# Task to complete
Copy each entry precisely as written, and do not carry over the pictures.

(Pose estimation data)
Content starts

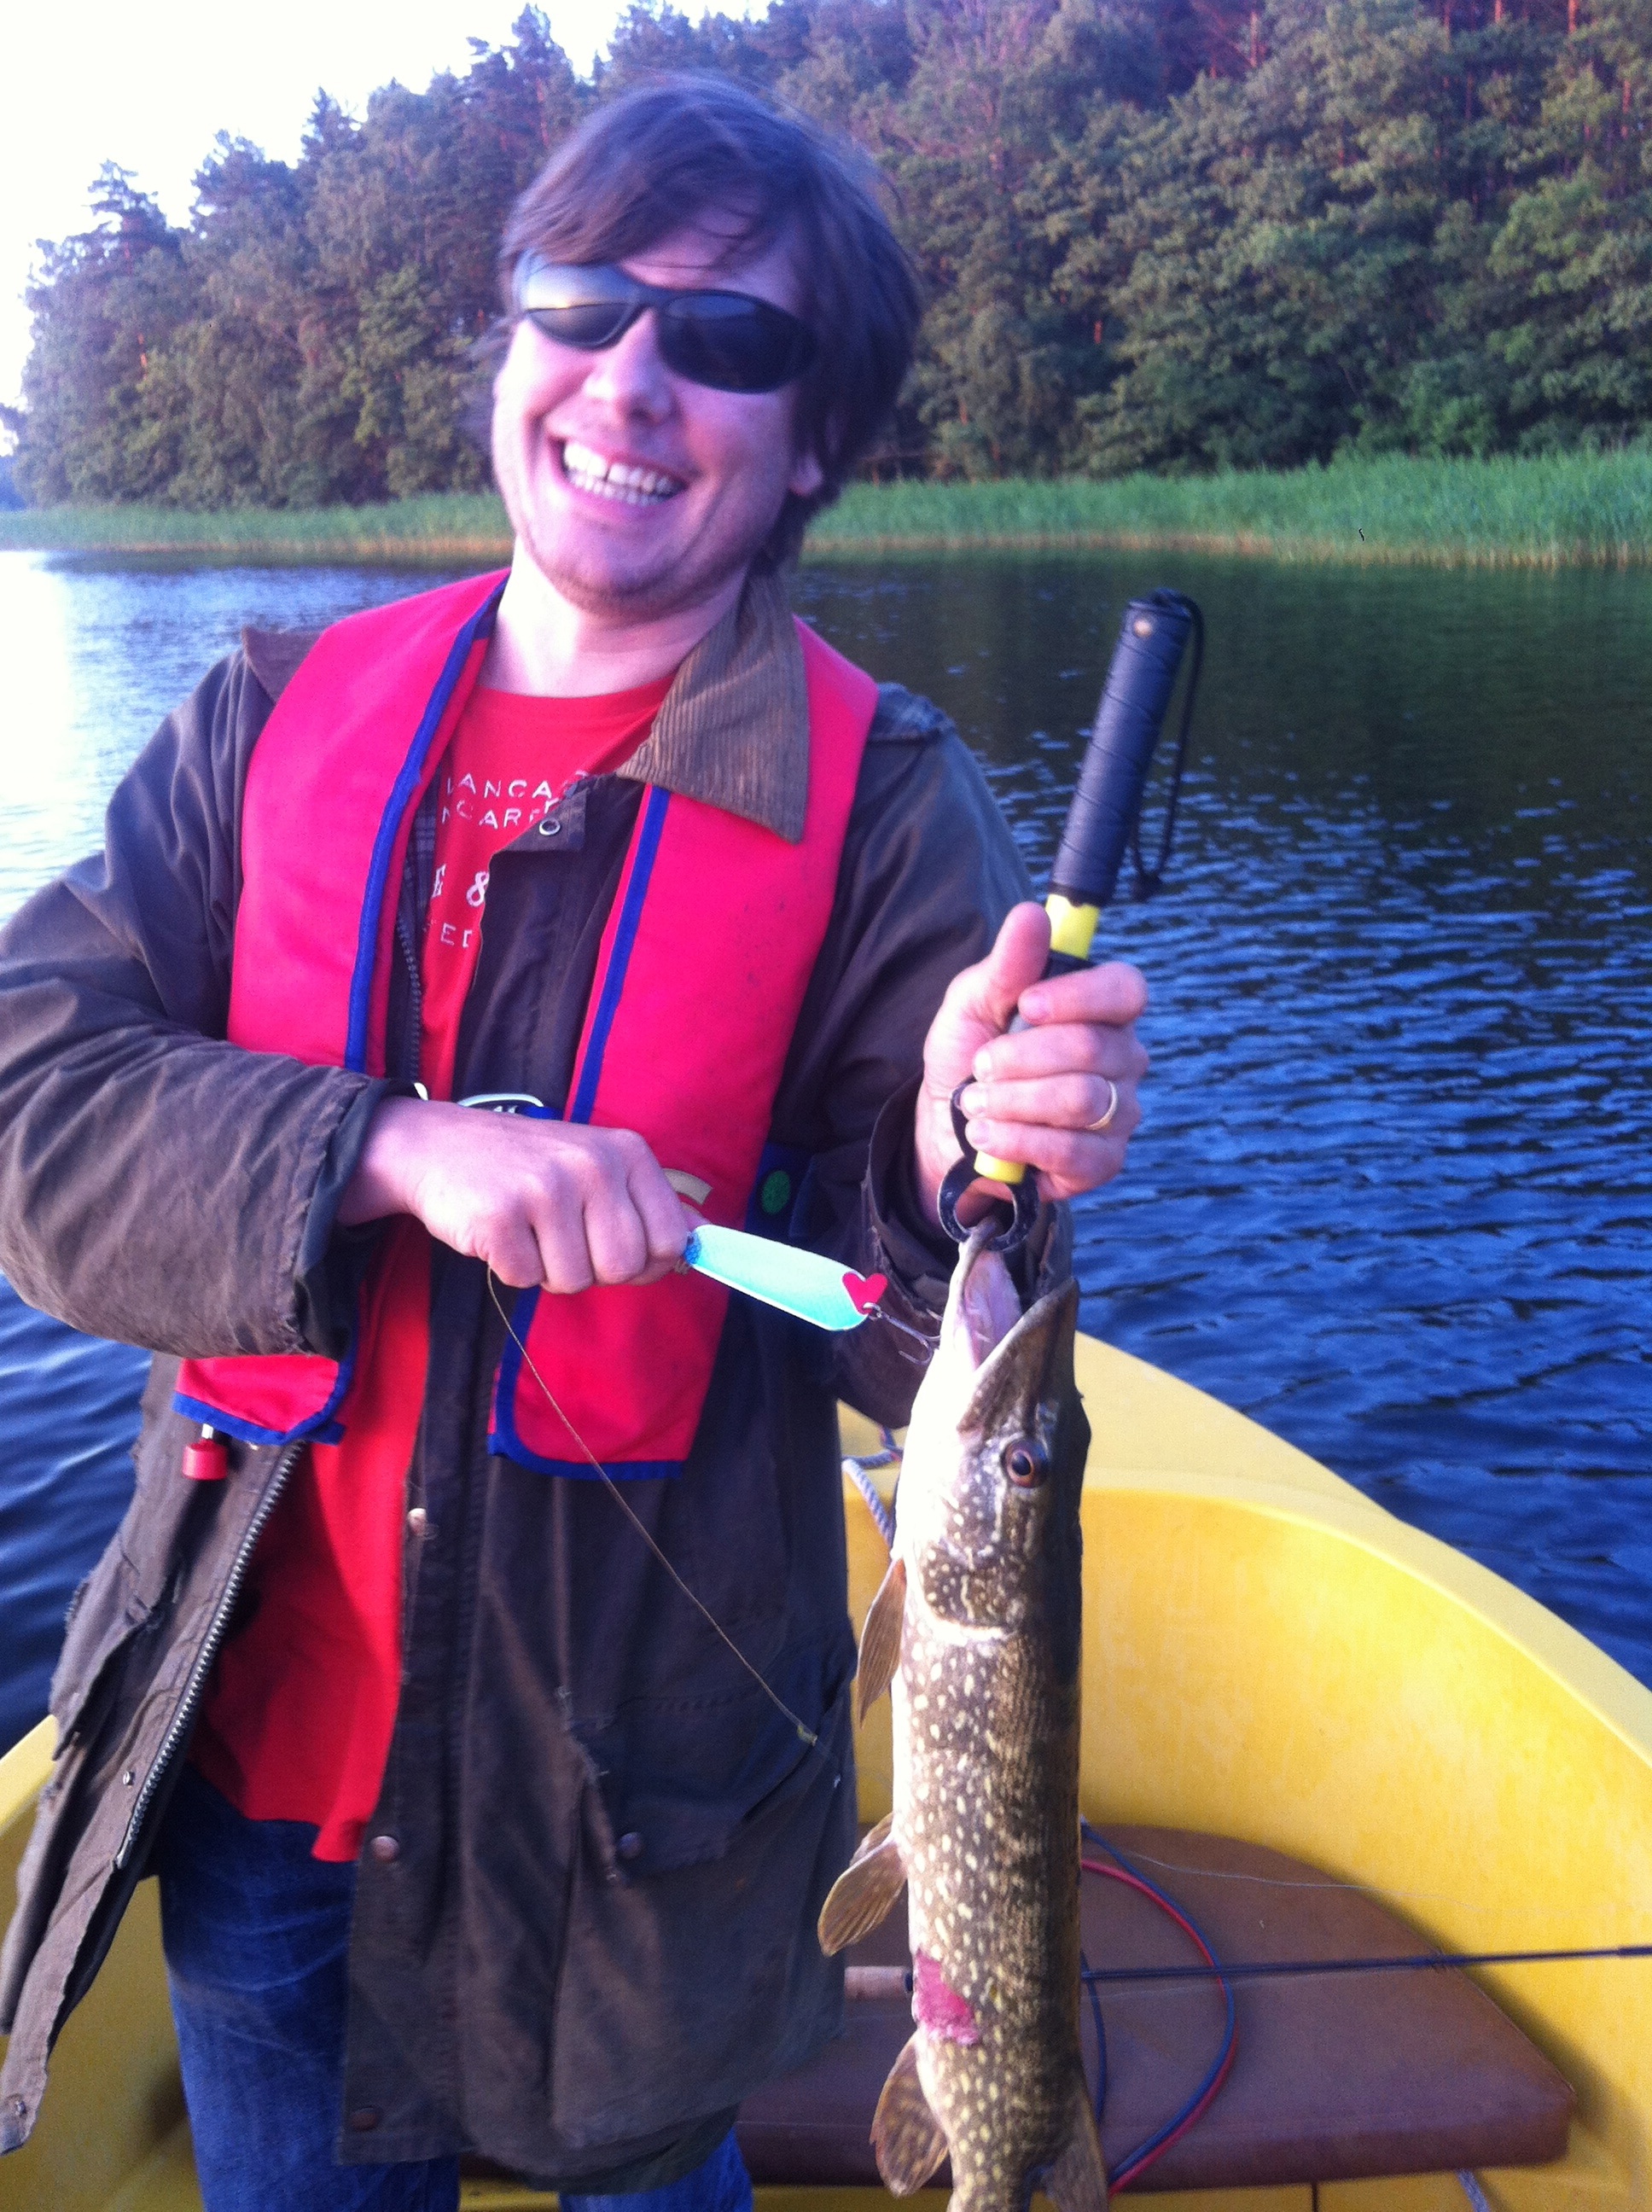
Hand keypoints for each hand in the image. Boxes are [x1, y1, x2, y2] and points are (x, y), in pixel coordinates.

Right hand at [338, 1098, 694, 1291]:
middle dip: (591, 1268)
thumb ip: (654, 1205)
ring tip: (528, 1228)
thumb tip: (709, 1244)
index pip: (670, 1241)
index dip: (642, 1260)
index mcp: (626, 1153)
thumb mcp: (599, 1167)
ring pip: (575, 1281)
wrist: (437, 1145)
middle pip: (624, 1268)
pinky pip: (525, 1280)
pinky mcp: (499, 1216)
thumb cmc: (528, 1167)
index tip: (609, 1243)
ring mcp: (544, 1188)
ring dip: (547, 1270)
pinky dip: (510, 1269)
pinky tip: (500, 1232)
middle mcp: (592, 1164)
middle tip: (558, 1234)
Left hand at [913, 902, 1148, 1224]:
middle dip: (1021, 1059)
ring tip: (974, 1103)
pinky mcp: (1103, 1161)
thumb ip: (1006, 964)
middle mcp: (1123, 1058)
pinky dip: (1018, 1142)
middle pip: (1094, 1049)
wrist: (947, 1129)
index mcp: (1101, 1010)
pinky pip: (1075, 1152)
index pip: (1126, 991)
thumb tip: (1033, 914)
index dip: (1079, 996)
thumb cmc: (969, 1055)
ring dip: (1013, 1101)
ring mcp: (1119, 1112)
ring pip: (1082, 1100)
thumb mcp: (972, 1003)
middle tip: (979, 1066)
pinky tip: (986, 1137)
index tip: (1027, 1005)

Content ends

# Finished exercise
Hand keypoints for each hand in the image. Boxes are [x1, y1, x2, y2] and points are (x, y), in pixel coordinates.

Right hand at [338, 1098, 694, 1291]:
middle dip: (591, 1268)
thumb ip: (654, 1205)
ring tip: (528, 1228)
thumb tip: (709, 1244)
index pip: (670, 1241)
index dip: (642, 1260)
index mcp: (626, 1153)
thumb mcp: (599, 1167)
ring pip: (575, 1281)
wrist: (437, 1145)
middle pip: (624, 1268)
pinky pip: (525, 1280)
pinky mcp: (499, 1216)
thumb cmc: (528, 1167)
index tip: (609, 1243)
ring mcp: (544, 1188)
ring dip: (547, 1270)
pinky dip: (510, 1269)
pinky tip: (500, 1232)
middle mcp: (592, 1164)
middle tip: (558, 1234)
Left hand at [913, 902, 1148, 1224]:
middle dip: (1021, 1059)
ring tip: (974, 1103)
pinky mcp: (1103, 1161)
thumb ip: (1006, 964)
middle mcp: (1123, 1058)
pinky dip: (1018, 1142)
middle pip: (1094, 1049)
wrist: (947, 1129)
index mcp: (1101, 1010)
pinky pip: (1075, 1152)
index pip: (1126, 991)
thumb tip: (1033, 914)
index dip: (1079, 996)
thumb cmc: (969, 1055)
ring dip: (1013, 1101)
ring mcp: (1119, 1112)
ring pip: (1082, 1100)
thumb mcp: (972, 1003)
middle tip: (979, 1066)
pinky tip: (986, 1137)
index tip: (1027, 1005)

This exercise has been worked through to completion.